1993. Just typing the year sets my mind spiraling through happy memories. 1993 was the year I began high school. It was a year of flannel shirts and clunky boots. It was the year I fell in love with baseball, and the year my dad and I went to see the Phillies in the playoffs. It is a year I can’t think of without smiling.
A lot has changed since then. My fashion sense is (somewhat) different, and so are the members of the Phillies. It’s been five years since I watched a playoff game with my dad: we managed to watch the Phillies on a tiny TV in his hospital room a few months before he died. As for my high school friends, when we talk, it is mostly on Facebook.
Oddly enough, though, what my high school friends and I often talk about is a bill that was signed into law on February 5, 1993, without any of us paying much attention: the Family and Medical Leave Act. This act guarantees up to 12 weeks of job-protected unpaid leave to qualified workers in order to care for a new baby or a seriously ill family member.
Often, it isn’t the act itself that comes up in conversation. But I always get the same question, whether speaking to friends with conservative or liberal backgrounds, and it is always asked with the same urgency.

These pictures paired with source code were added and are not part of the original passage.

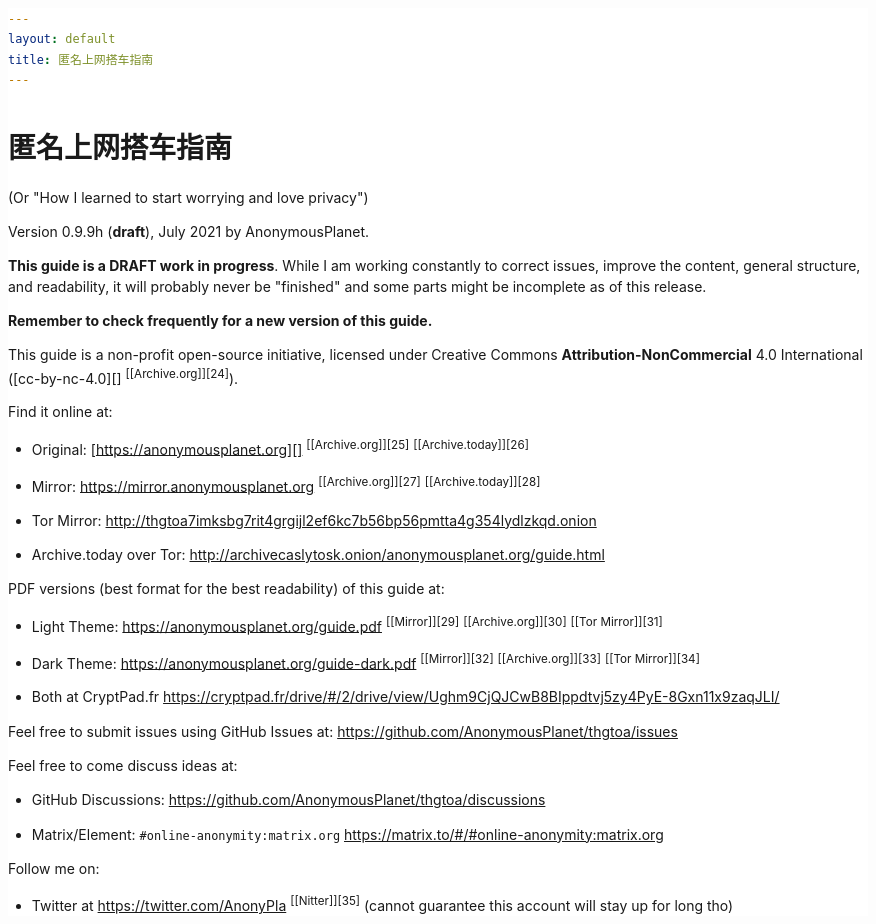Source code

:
 ```yaml
---
layout: default
title: 匿名上网搭车指南
---
```


# 匿名上网搭车指南

(Or "How I learned to start worrying and love privacy")

Version 0.9.9h (**draft**), July 2021 by AnonymousPlanet.

**This guide is a DRAFT work in progress**. While I am working constantly to correct issues, improve the content, general structure, and readability, it will probably never be "finished" and some parts might be incomplete as of this release.

**Remember to check frequently for a new version of this guide.**

This guide is a non-profit open-source initiative, licensed under Creative Commons **Attribution-NonCommercial** 4.0 International ([cc-by-nc-4.0][] <sup>[[Archive.org]][24]</sup>).

Find it online at:

-   Original: [https://anonymousplanet.org][] <sup>[[Archive.org]][25]</sup> <sup>[[Archive.today]][26]</sup>

-   Mirror: <https://mirror.anonymousplanet.org> <sup>[[Archive.org]][27]</sup> <sup>[[Archive.today]][28]</sup>

-   Tor Mirror: <http://thgtoa7imksbg7rit4grgijl2ef6kc7b56bp56pmtta4g354lydlzkqd.onion>

-   Archive.today over Tor: <http://archivecaslytosk.onion/anonymousplanet.org/guide.html>

PDF versions (best format for the best readability) of this guide at:

-   Light Theme: <https://anonymousplanet.org/guide.pdf> <sup>[[Mirror]][29]</sup> <sup>[[Archive.org]][30]</sup> <sup>[[Tor Mirror]][31]</sup>

-   Dark Theme: <https://anonymousplanet.org/guide-dark.pdf> <sup>[[Mirror]][32]</sup> <sup>[[Archive.org]][33]</sup> <sup>[[Tor Mirror]][34]</sup>

-   Both at CryptPad.fr <https://cryptpad.fr/drive/#/2/drive/view/Ughm9CjQJCwB8BIppdtvj5zy4PyE-8Gxn11x9zaqJLI/>

Feel free to submit issues using GitHub Issues at: <https://github.com/AnonymousPlanet/thgtoa/issues>

Feel free to come discuss ideas at:

-   GitHub Discussions: <https://github.com/AnonymousPlanet/thgtoa/discussions>

-   Matrix/Element: ```#online-anonymity:matrix.org``` <https://matrix.to/#/#online-anonymity:matrix.org>

Follow me on:

-   Twitter at <https://twitter.com/AnonyPla> <sup>[[Nitter]][35]</sup> (cannot guarantee this account will stay up for long tho)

“So, when are you going to start working on paid FMLA? I would support that. We really need it.”
My friends know that I work at PathWays PA, a group that led a large coalition twice to pass a paid sick days ordinance in Philly, only to have it vetoed by the mayor. Last year we were one vote shy of overturning that veto – and we’ll be back. Workers need to be able to earn paid sick days because FMLA, while a great step forward, doesn’t cover routine illness.
My friends’ question shouldn’t come as a surprise: most of them, like most people in this country, are breadwinners and caregivers. They needed time off in order to give birth or to adopt, and most didn’t have the luxury of taking that time without pay. After all, you can’t tell the bank or the utility company, “Sorry, I won’t be paying this month because I’m having a baby with no paid leave.”

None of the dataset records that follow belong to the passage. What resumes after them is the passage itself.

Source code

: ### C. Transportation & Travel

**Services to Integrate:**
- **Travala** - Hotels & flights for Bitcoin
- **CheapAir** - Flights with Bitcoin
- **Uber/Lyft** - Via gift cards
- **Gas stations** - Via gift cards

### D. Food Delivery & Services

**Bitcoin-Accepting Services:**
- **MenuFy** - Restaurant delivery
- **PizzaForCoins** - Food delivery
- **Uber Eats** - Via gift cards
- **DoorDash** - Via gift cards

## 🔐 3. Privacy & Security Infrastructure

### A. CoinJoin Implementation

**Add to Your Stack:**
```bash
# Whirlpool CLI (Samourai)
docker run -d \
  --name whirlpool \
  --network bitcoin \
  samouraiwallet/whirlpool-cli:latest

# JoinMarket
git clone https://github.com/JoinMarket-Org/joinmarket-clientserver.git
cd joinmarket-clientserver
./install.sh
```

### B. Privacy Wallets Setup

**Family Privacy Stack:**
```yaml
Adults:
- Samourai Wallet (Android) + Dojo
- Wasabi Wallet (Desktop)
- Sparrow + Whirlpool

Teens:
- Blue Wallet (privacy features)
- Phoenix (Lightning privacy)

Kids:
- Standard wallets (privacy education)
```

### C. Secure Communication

Today, about two and a half times as many people as in 2000 who are eligible and need FMLA leave are not taking it, chiefly because they cannot afford it. That means most new mothers who worked through their pregnancy return to the job even before their twelve weeks of FMLA are up - if they had access to FMLA at all. Only about one-fifth of new mothers are covered by the FMLA.
For my friends and for me, the past 21 years have been a time of growth and change. Unfortunately, the same can’t be said for the FMLA. It was a great law in 1993, and it is still great today. But today’s working families need public policies that have grown with us and with our economy.